* EXERCISE OBJECTIVE
Before returning the data, strip out the pictures and keep everything else exactly the same.

* DATA SHOWN
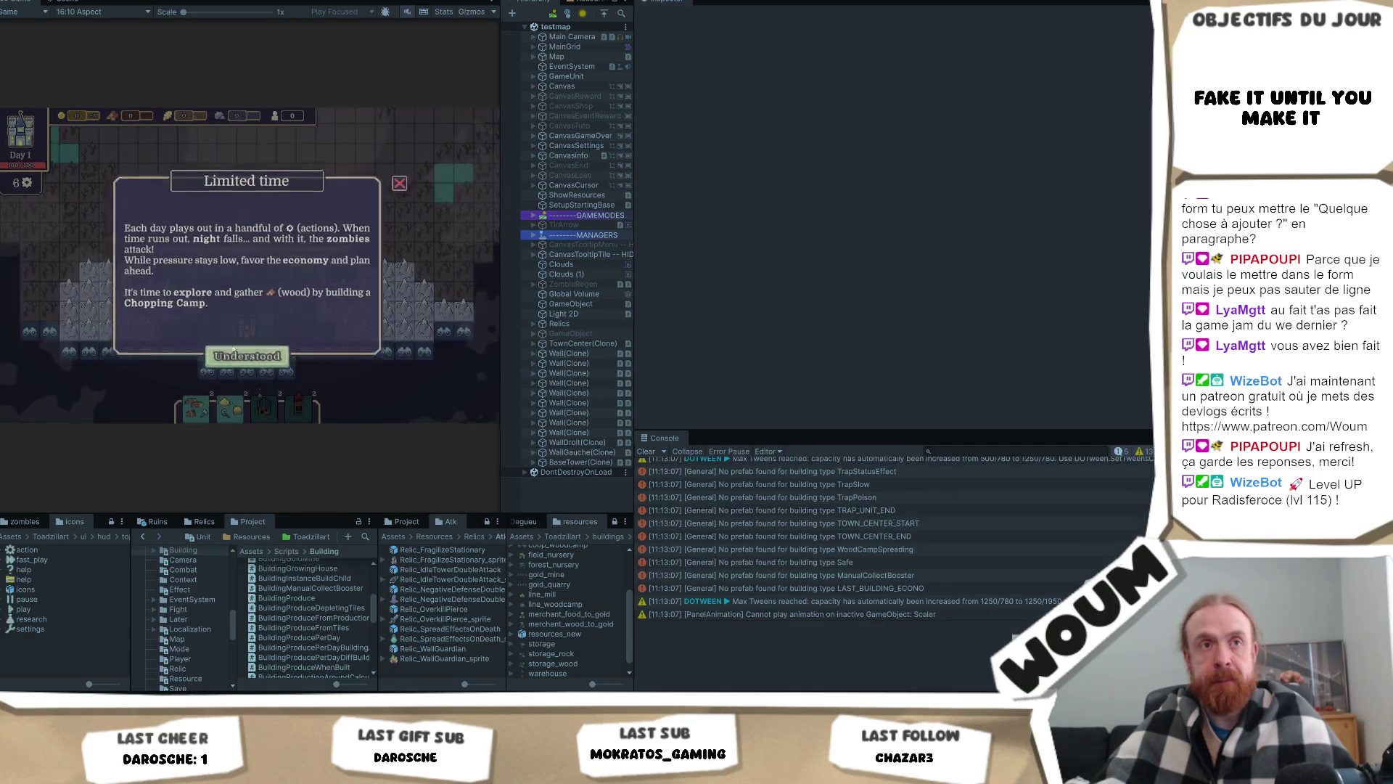
Step: Reveal the forest tile and build a windmill beside the town center
left_click(216, 356)
left_click(212, 354)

* EXERCISE OUTPUT
Step: Reveal the forest tile and build a windmill beside the town center
left_click(216, 356)
left_click(212, 354)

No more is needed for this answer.